• _Task requirements_:
Print each of the rows below word for word, leaving out the pictures.

(Chart-based quiz rows)
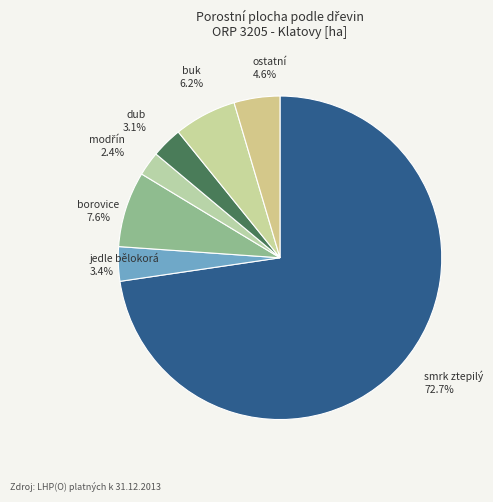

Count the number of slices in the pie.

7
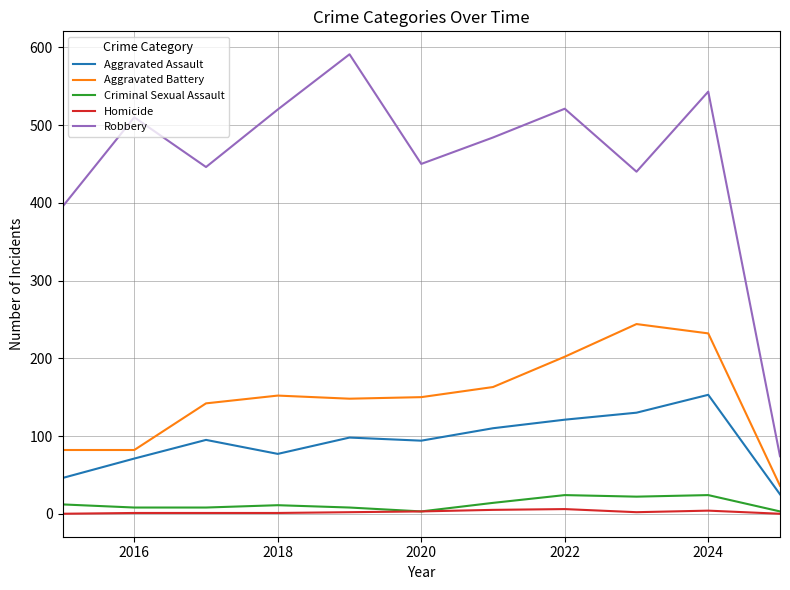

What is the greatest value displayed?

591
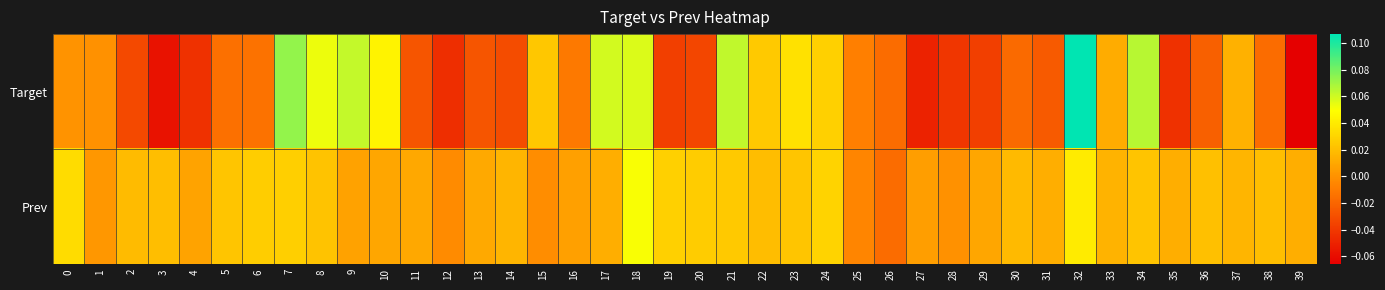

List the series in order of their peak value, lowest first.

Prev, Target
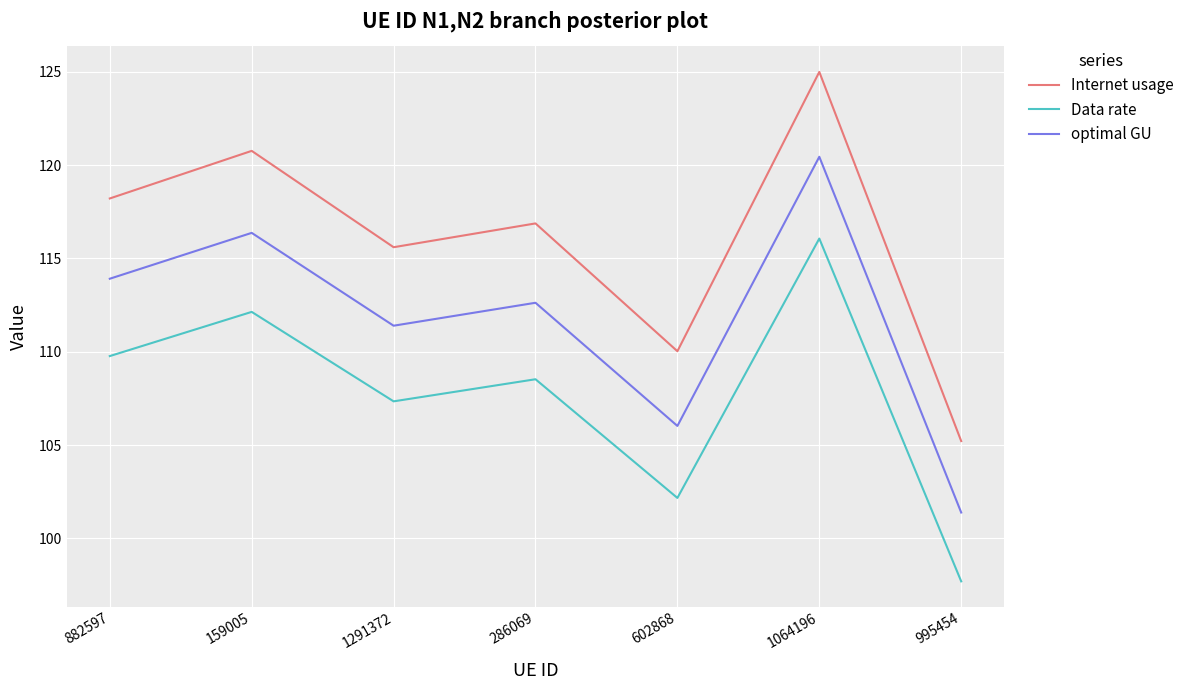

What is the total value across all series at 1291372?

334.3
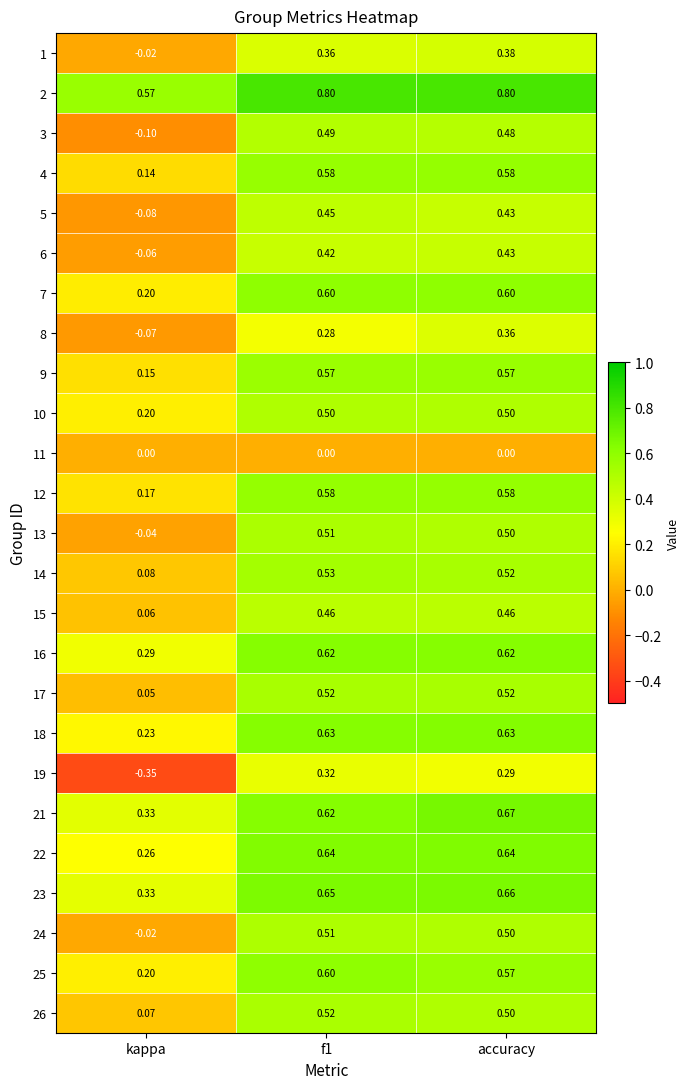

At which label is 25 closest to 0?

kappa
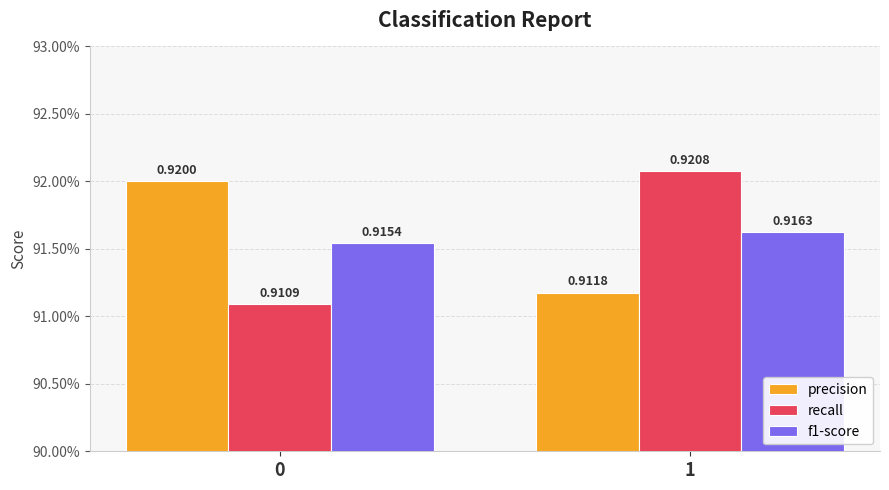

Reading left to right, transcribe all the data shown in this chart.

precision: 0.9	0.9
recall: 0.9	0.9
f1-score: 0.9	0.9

• _Task result_:
Count the number of slices in the pie.

7

What is the greatest value displayed?

591

List the series in order of their peak value, lowest first.

Prev, Target

What is the total value across all series at 1291372?

334.3

At which label is 25 closest to 0?

kappa

Reading left to right, transcribe all the data shown in this chart.

precision: 0.9	0.9
recall: 0.9	0.9
f1-score: 0.9	0.9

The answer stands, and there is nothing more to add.